I met an industrial psychologist called Allison Tomasi-Sutherland who was married to an Italian. This woman believed in me; she said that she knew that at the right time my inner person would be released. She took me through some test and started seeing me regularly. There was a breaking point in her career when I was denied entry for a scholarship into university by an old General Manager. She soon resigned but left me with this words “Rodney when you think you are in a comfort zone never believe that you arrived but rather focus again and start from the beginning”. She said this would make my enemies nervous and meant that I would always be one step ahead of them. We lost contact; I never heard or saw her again but her words are still part of my life.

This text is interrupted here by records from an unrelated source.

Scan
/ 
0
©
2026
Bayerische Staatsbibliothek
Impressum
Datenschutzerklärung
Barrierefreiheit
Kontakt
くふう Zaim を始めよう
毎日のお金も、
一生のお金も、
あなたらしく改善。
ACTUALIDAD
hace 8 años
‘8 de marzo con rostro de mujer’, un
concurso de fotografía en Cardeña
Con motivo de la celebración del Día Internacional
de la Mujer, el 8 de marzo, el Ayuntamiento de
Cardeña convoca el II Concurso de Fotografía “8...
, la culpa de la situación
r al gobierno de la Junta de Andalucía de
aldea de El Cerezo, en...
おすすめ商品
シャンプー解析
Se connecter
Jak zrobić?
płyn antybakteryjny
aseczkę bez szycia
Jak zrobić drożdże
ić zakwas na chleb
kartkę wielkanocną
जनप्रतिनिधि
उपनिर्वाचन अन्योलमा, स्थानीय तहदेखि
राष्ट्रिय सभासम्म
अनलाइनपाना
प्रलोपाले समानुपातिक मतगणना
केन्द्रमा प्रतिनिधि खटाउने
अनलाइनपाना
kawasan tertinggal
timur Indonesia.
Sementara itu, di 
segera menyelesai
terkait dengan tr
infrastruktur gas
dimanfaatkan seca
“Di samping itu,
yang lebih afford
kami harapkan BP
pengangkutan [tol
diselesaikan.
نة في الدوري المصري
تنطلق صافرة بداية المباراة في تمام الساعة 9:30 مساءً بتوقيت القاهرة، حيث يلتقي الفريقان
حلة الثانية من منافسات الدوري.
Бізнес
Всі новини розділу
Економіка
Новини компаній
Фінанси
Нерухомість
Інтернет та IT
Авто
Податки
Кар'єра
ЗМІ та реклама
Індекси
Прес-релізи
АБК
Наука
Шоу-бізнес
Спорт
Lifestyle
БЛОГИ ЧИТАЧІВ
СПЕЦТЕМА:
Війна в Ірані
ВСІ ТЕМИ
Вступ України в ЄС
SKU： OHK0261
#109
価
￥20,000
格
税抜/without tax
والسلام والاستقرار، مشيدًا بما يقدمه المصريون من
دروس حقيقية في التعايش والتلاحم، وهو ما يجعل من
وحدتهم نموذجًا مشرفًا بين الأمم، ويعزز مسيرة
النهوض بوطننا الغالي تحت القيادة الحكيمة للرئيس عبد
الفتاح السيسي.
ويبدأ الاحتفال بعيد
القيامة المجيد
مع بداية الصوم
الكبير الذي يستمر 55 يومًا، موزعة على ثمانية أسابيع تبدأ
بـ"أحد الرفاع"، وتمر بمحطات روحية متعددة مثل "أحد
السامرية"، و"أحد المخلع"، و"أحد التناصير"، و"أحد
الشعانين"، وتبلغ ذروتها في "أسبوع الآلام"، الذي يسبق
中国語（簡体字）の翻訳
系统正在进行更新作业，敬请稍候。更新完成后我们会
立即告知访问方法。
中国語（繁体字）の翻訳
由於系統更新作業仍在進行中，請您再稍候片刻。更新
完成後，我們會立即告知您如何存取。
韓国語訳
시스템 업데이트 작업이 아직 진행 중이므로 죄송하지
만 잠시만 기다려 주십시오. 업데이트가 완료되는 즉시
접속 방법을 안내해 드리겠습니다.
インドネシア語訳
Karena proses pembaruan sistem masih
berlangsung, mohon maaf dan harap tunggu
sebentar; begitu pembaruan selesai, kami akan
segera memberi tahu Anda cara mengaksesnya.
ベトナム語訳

I decided that I need to move on with my career; my wife and I decided that Rustenburg in the North West would be a place to go: our kids were still young and to bring stability about in their lives we need to go to a place where there is opportunity. I started working at Impala Platinum and after 6 months had enough of the Platinum province. The culture was not the same; there were no respect; the people here were horrible; they were not treating each other with dignity; so I decided to go back to the Free State.
On my last day in Rustenburg just before we packed to go back to the Free State; my wife decided that we need to go to a local bakery to buy something for the road. On our way out of the shop I saw this man sitting in his bakkie (pickup truck). The man’s face looked familiar so I went over to find an older, more matured version of Dirk Steyn, my Shift Boss from Pres Steyn. This man had a taught me a lot; and I had also given him a lot. Because of my good performance back then he got promoted as a Mine Overseer.
He asked me what I was doing in Rustenburg and I told him that I was working at Impala but had enough and was on my way back to the Freestate. It is at this Bakery where Dirk convinced me to stay in Rustenburg and also convinced me to join him at Lonmin Platinum, a company that I have now been working for the past 11 years. I started as a Shift Supervisor in Dirk’s section; the same person gave me a helping hand in letting me act as relieving mine Overseer when he went on leave or had to attend any courses of any kind.
I never looked back; I am a Senior Mine Manager now and this is my story.